_Apply what you read:_
1. List every place name mentioned in the forum thread about library visits.
2. Answer these questions from the forum thread about library visits:
(a) How often does Pickman's model go to the local library?
(b) What does beesonthewhatnow use to look something up?
(c) For about how long does ATOMIC SUPLEX sit and read at the library with kids?
3. Continue the forum thread about library visits from its last post.

***** Given text

On the other hand, NYC does have the culture of the stoop sale which has turned up some good book finds.


----------



## joustmaster (Feb 5, 2012)

I went and printed something there about two years a go. it was terrible quality. 

before that.. Erm.. over twenty years a go.

I read a lot too.


----------



## Pickman's model (Feb 5, 2012)

My local library? Twice a week


----------



## Pickman's model (Feb 5, 2012)

gentlegreen said:


> Maybe 20 years ago - certainly not since I got regular access to the proto-Interweb.
> Read my last book about 15 years ago.


It's nothing to boast about


----------



## gentlegreen (Feb 5, 2012)

Pickman's model said:


> It's nothing to boast about


It's just an observation - I find nothing I want in books - fiction especially.

Which isn't to say I don't read a fair bit, but it's in a convenient electronic form.


----------



## beesonthewhatnow (Feb 5, 2012)

Don't think I've been to one for about 15 years

If i want to read a book I buy it, if i need to look something up I use the internet.


----------



## Maurice Picarda (Feb 5, 2012)

It's something to take children to, so that they learn the value of public services. Books that one actually wants to read oneself are Amazon's job.


----------



## marty21 (Feb 5, 2012)

DaveCinzano said:


> TBF it's probably been turned into flats. Or a library-themed cocktail bar.


 they have a relatively new one on Mare St, plus there are 2 closer to me in Clapton and Stoke Newington.


----------



## Geri (Feb 5, 2012)

I never go to the library - probably haven't been for about 25 years. I don't see the point of them for people like me.


----------



## moochedit (Feb 5, 2012)

not been to one since i was a kid, so probably about 25 years or so.


----------



## gentlegreen (Feb 5, 2012)

I have access to an academic library, and in the early days of computers when I was still soldering bits together, I used to plunder it for electronic schematics and the like - but the Dewey Decimal system dictates that those books are up several flights of stairs, and the Interweb is a much better for that sort of thing.


----------



## ATOMIC SUPLEX (Feb 5, 2012)

Once a week.  I used to go more with my daughter before she started school. It's a great place to go with kids and we sit and read for about half an hour.  There used to be exhibitions and a cool cinema but government cuts have out a stop to that.

**********
***** Provided material

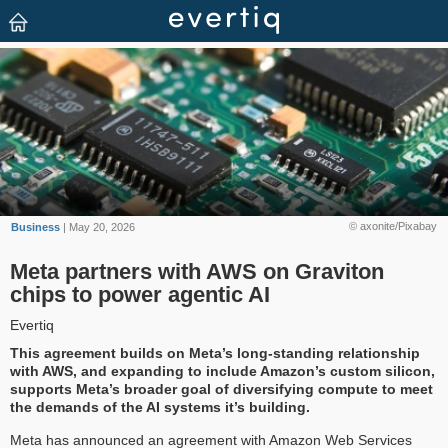
© axonite/Pixabay
Business
| May 20, 2026
Meta partners with AWS on Graviton
chips to power agentic AI
Evertiq
This agreement builds on Meta’s long-standing relationship
with AWS, and expanding to include Amazon’s custom silicon,
supports Meta’s broader goal of diversifying compute to meet
the demands of the AI systems it’s building.
Meta has announced an agreement with Amazon Web Services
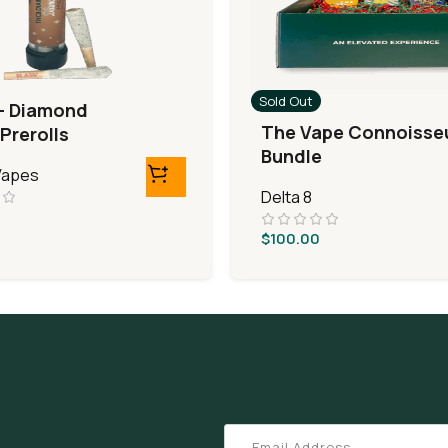
Sold Out
– Diamond
The Vape Connoisse
Prerolls
Bundle
 Vapes
Delta 8
$
100.00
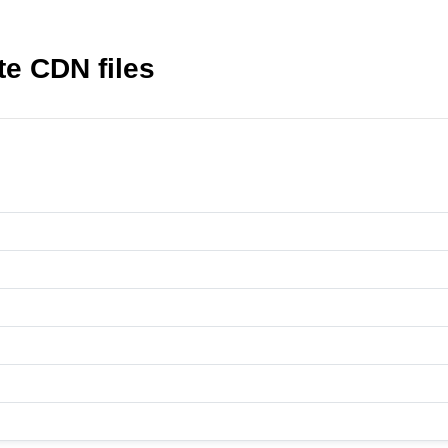
e CDN files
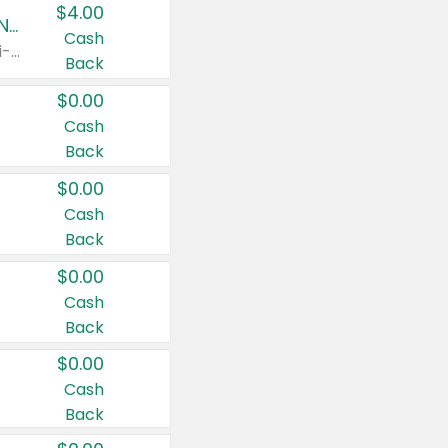
$4.00
Buy 3: Suave, Pond's, Caress, ChapStick, Q-Tip, St. Ives, or Noxzema Products
Cash
Any variety. Items must appear on the same receipt. One (1) multi-pack is considered one (1) item purchased.
Back
$0.00
Cash
Back
$0.00
Cash
Back
$0.00
Cash
Back
$0.00
Cash
Back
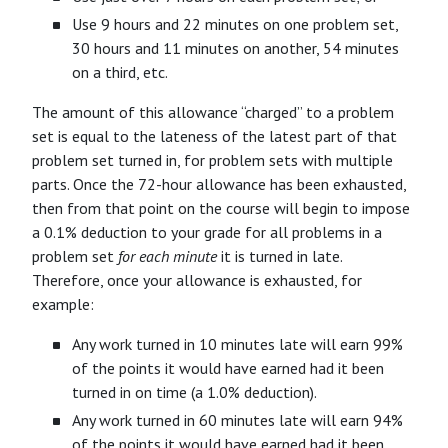
Use 9 hours and 22 minutes on one problem set,
30 hours and 11 minutes on another, 54 minutes
on a third, etc.
The amount of this allowance “charged” to a problem
set is equal to the lateness of the latest part of that
problem set turned in, for problem sets with multiple
parts. Once the 72-hour allowance has been exhausted,
then from that point on the course will begin to impose
a 0.1% deduction to your grade for all problems in a
problem set
for each minute
it is turned in late.
Therefore, once your allowance is exhausted, for
example:
Any work turned in 10 minutes late will earn 99%
of the points it would have earned had it been
turned in on time (a 1.0% deduction).
Any work turned in 60 minutes late will earn 94%
of the points it would have earned had it been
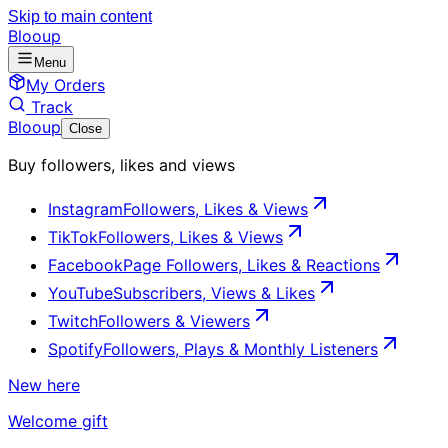
Skip to main content
Blooup
Menu
My Orders
Track
Blooup
Close
Buy followers, likes and views
Instagram
Followers, Likes & Views
TikTok
Followers, Likes & Views
Facebook
Page Followers, Likes & Reactions
YouTube
Subscribers, Views & Likes
Twitch
Followers & Viewers
Spotify
Followers, Plays & Monthly Listeners
New here
Welcome gift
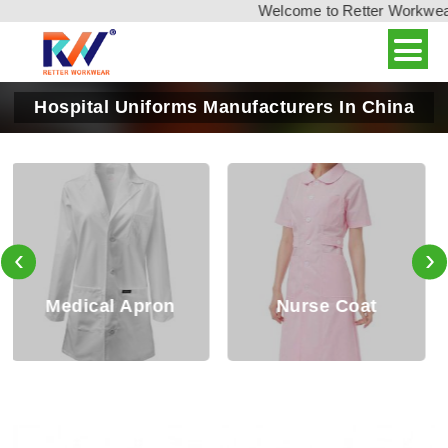
Welcome to Retter Workwear, 
Hospital Uniforms Manufacturers In China
‹
›
Nurse Coat
Nurse Tops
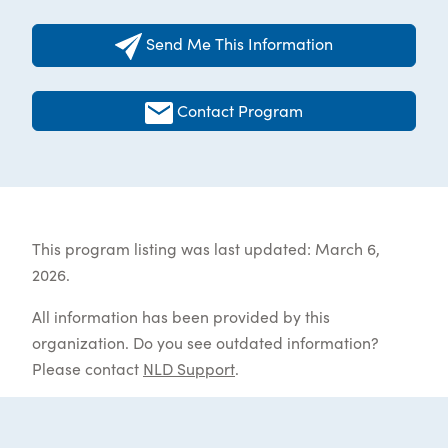
Send Me This Information
Contact Program
This program listing was last updated: March 6,
2026.
All information has been provided by this
organization. Do you see outdated information?
Please contact
NLD Support
.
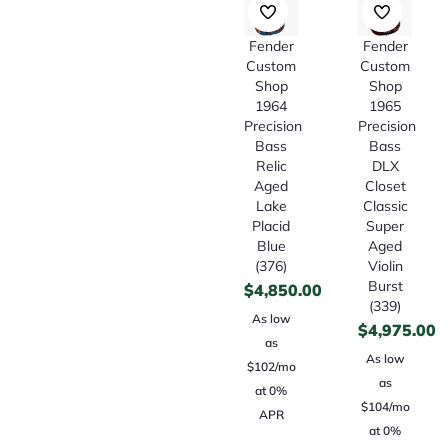
Fender
Fender
Custom
Custom
Shop
Shop
1964
1965
Precision
Precision
Bass
Bass
Relic
DLX
Aged
Closet
Lake
Classic
Placid
Super
Blue
Aged
(376)
Violin
Burst
$
4,850.00
(339)
As low
$
4,975.00
as
As low
$102/mo
as
at 0%
$104/mo
APR
at 0%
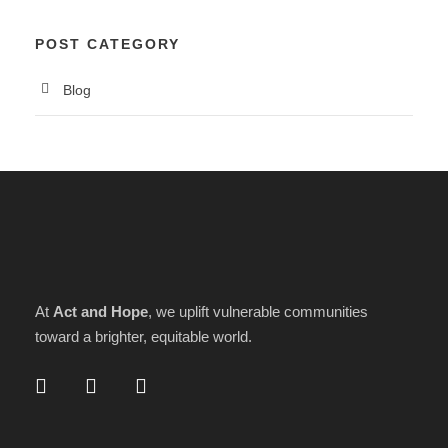
POST CATEGORY
Blog
At
Act and Hope
, we uplift vulnerable communities
toward a brighter, equitable world.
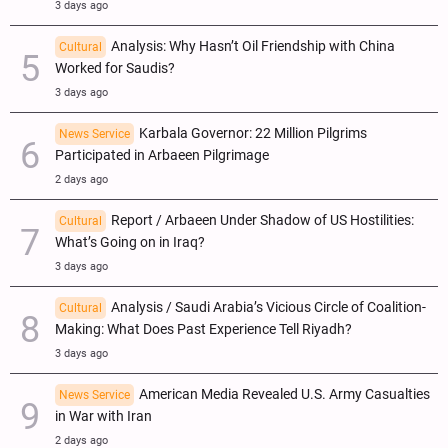
3 days ago
Analysis: Why Hasn’t Oil Friendship with China
Cultural
Worked for Saudis?
3 days ago
Karbala Governor: 22 Million Pilgrims
News Service
Participated in Arbaeen Pilgrimage
2 days ago
Report / Arbaeen Under Shadow of US Hostilities:
Cultural
What’s Going on in Iraq?
3 days ago
Analysis / Saudi Arabia’s Vicious Circle of Coalition-
Cultural
Making: What Does Past Experience Tell Riyadh?
3 days ago
American Media Revealed U.S. Army Casualties
News Service
in War with Iran
2 days ago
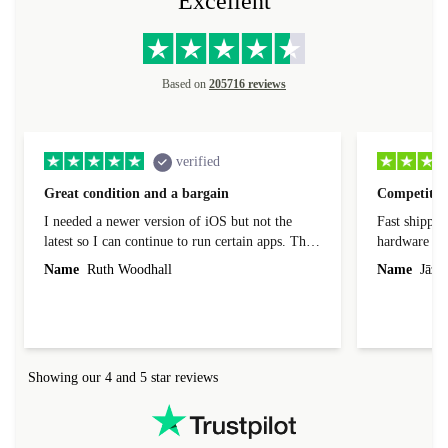
Excellent
Based on
205716 reviews
verified
Great condition and a bargain
Competitive
I needed a newer version of iOS but not the
Fast shippin
latest so I can continue to run certain apps. The
hardware con
laptop I bought (macBook Pro) was in excellent
reached out 
Name
Ruth Woodhall
Name
Jāzep
condition and an absolute bargain. It was
about arrang
delivered quickly and well-protected. I needed
audit upon 
help to set it up at first (couldn't find my Wifi
hardware, so
connection in the list) but was helped within 24
order seller
hours. Completely satisfied with the service.
solutions. 
Showing our 4 and 5 star reviews
Refurbed.lo
localization
not intuitiv
status and or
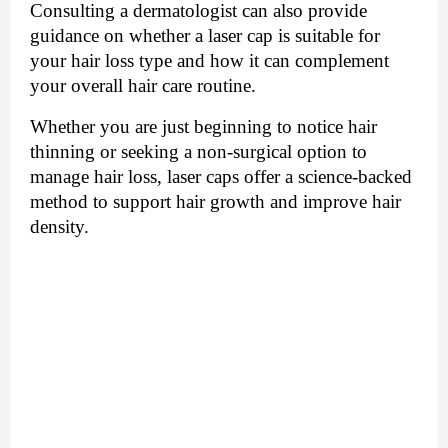
Consulting a dermatologist can also provide
guidance on whether a laser cap is suitable for
your hair loss type and how it can complement
your overall hair care routine.
Whether you are just beginning to notice hair
thinning or seeking a non-surgical option to
manage hair loss, laser caps offer a science-backed
method to support hair growth and improve hair
density.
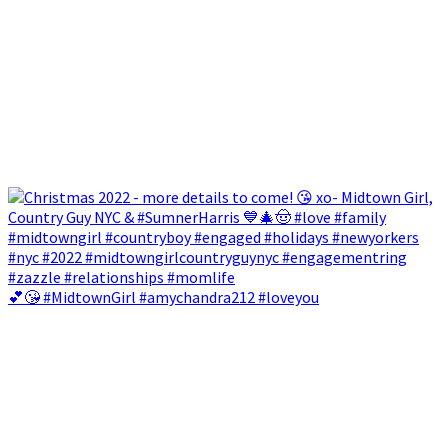
💕😘 #MidtownGirl #amychandra212 #loveyou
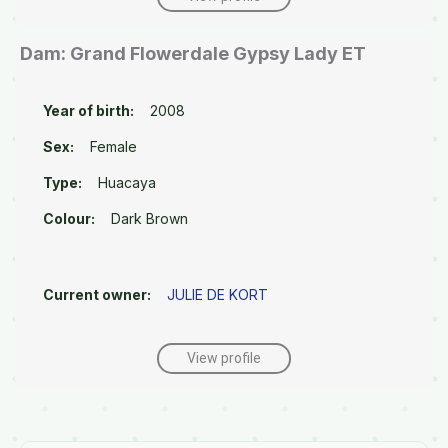
Dam: Grand Flowerdale Gypsy Lady ET
Year of birth:
2008
Sex:
Female
Type:
Huacaya
Colour:
Dark Brown
Current owner:
JULIE DE KORT
View profile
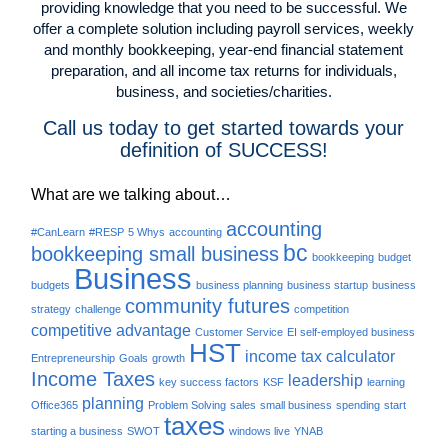
providing knowledge that you need to be successful. We
offer a complete solution including payroll services, weekly
and monthly bookkeeping, year-end financial statement
preparation, and all income tax returns for individuals,
business, and societies/charities.
Call us today to get started towards your
definition of SUCCESS!
What are we talking about…
accounting
#CanLearn
#RESP
5 Whys
accounting
bc
bookkeeping small business
bookkeeping
budget
Business
budgets
business planning
business startup
business
community futures
strategy
challenge
competition
competitive advantage
Customer Service
EI self-employed business
HST
income tax calculator
Entrepreneurship
Goals
growth
Income Taxes
leadership
key success factors
KSF
learning
planning
Office365
Problem Solving
sales
small business
spending
start
taxes
starting a business
SWOT
windows live
YNAB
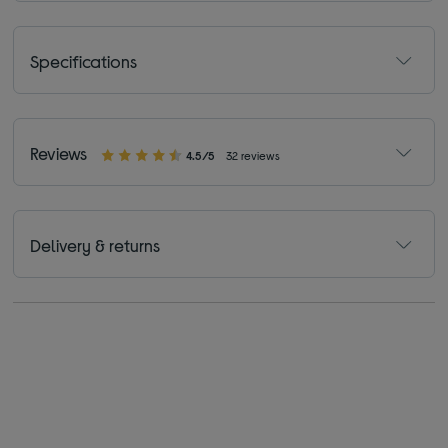
Specifications
Reviews
4.5/5
32 reviews
Delivery & returns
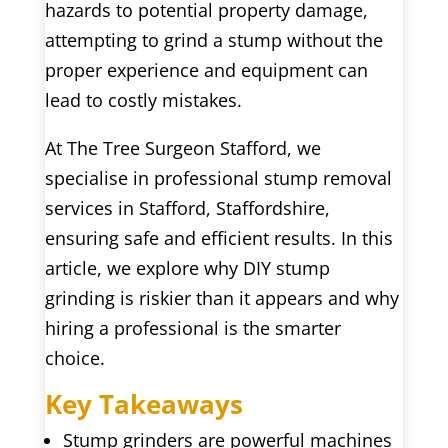
hazards to potential property damage,
attempting to grind a stump without the
proper experience and equipment can
lead to costly mistakes.
At The Tree Surgeon Stafford, we
specialise in professional stump removal
services in Stafford, Staffordshire,
ensuring safe and efficient results. In this
article, we explore why DIY stump
grinding is riskier than it appears and why
hiring a professional is the smarter
choice.
Key Takeaways
Stump grinders are powerful machines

**********

_Answers to the exercises:_
1.
NYC
Mare St
Clapton
Stoke Newington

2.
(a) Twice a week.
(b) The internet.
(c) About half an hour.

3.
I love the library but fear that it won't be around for much longer.


----------



## May Kasahara (Feb 5, 2012)

Geri said:


> I never go to the library - probably haven't been for about 25 years. I don't see the point of them for people like me.


 
I am curious - what are people like you like?

I visit our library at least once a week, although this is a visit with small children so it doesn't involve any actual checking out of books for me , more just sitting in the cafe eating biscuits before hanging around the children's library watching my son play the Pingu computer game.


----------



## _angel_ (Feb 5, 2012)

Really not often and then usually for internet (if something happened to home connection) and colour photocopy services. Last times it was picture/ photobooks.
Am too worried I'd lose the book/ forget to renew it/ it would get chunks taken out of it etc.


----------



## Boppity (Feb 5, 2012)

At least once a week, often more. I like to do my uni work in there.


----------



## Orang Utan (Feb 5, 2012)

never. libraries are not for me as i'm an undisplined, disorganised reader and i can get books for free off the internet. it's a shame though - libraries need support and patronage more than ever.


----------



## Cloo (Feb 5, 2012)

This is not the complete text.